Scientists and researchers in the UAE were proud to announce the news, and Dr. Shaikha Al Dhaheri, Executive Director of the Terrestrial and Marine Biodiversity Sector of EAD, spoke to Gulf Today about the discovery: "We are very excited to have identified the presence of the world's largest population of Indian Ocean humpback dolphins in Abu Dhabi's waters. This further demonstrates the international value of Abu Dhabi's marine biodiversity and it is our responsibility to ensure the conservation of this important resource.
"It also highlights the need of carrying out further research and monitoring activities in order to learn more about the ecology and habitat use of dolphins so that specific conservation measures can be implemented, and we are reaching out to corporate partners to support us in this."
Other experts weighed in on the discovery, explaining the importance of the UAE's role in the conservation of the humpback dolphin.
Bruno Diaz Lopez, Chief biologist and Director of The Bottlenose Dolphin Research Institute (BDRI) in Spain, said that the findings were significant not only in the UAE, but to the international scientific community, as well. "The discovery that Abu Dhabi has the largest population of Indian Ocean humpback dolphins has evoked scientific interest worldwide," he said, according to state news agency WAM. "It has also given Abu Dhabi an opportunity to become a global reference for the conservation of coastal dolphins.

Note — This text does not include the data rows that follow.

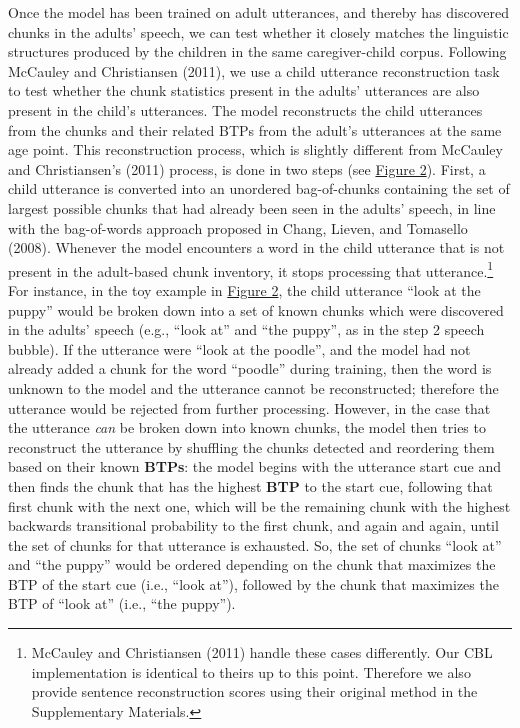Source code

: \documentclass[
  english,
  man,mask,floatsintext]{apa6}
\begin{document}
Once the model has been trained on adult utterances, and thereby has discovered chunks in the adults' speech, we can test whether it closely matches the linguistic structures produced by the children in the same caregiver-child corpus. Following McCauley and Christiansen (2011), we use a child utterance reconstruction task to test whether the chunk statistics present in the adults' utterances are also present in the child's utterances. The model reconstructs the child utterances from the chunks and their related BTPs from the adult's utterances at the same age point. This reconstruction process, which is slightly different from McCauley and Christiansen's (2011) process, is done in two steps (see \protect\hyperlink{fig2}{Figure 2}). First, a child utterance is converted into an unordered bag-of-chunks containing the set of largest possible chunks that had already been seen in the adults' speech, in line with the bag-of-words approach proposed in Chang, Lieven, and Tomasello (2008). Whenever the model encounters a word in the child utterance that is not present in the adult-based chunk inventory, it stops processing that utterance.\footnote{McCauley and Christiansen (2011) handle these cases differently. Our CBL implementation is identical to theirs up to this point. Therefore we also provide sentence reconstruction scores using their original method in the Supplementary Materials.} For instance, in the toy example in \protect\hyperlink{fig2}{Figure 2}, the child utterance \enquote{look at the puppy} would be broken down into a set of known chunks which were discovered in the adults' speech (e.g., \enquote{look at} and \enquote{the puppy}, as in the step 2 speech bubble). If the utterance were \enquote{look at the poodle}, and the model had not already added a chunk for the word \enquote{poodle} during training, then the word is unknown to the model and the utterance cannot be reconstructed; therefore the utterance would be rejected from further processing. However, in the case that the utterance \emph{can} be broken down into known chunks, the model then tries to reconstruct the utterance by shuffling the chunks detected and reordering them based on their known \textbf{BTPs}: the model begins with the utterance start cue and then finds the chunk that has the highest \textbf{BTP} to the start cue, following that first chunk with the next one, which will be the remaining chunk with the highest backwards transitional probability to the first chunk, and again and again, until the set of chunks for that utterance is exhausted. So, the set of chunks \enquote{look at} and \enquote{the puppy} would be ordered depending on the chunk that maximizes the BTP of the start cue (i.e., \enquote{look at}), followed by the chunk that maximizes the BTP of \enquote{look at} (i.e., \enquote{the puppy}).
\end{document}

"However, this opportunity may not last long. Abu Dhabi's humpback dolphins are threatened by a variety of factors, some of which are plainly evident and others of which are poorly understood. Many of the dolphins bear evidence of serious injuries, at least some of which were caused by human activities. Without a doubt, future research studies and action is urgently needed to protect these vulnerable animals and their habitat."
We bet Abu Dhabi is about to set up many more dolphin tours for visitors and residents alike!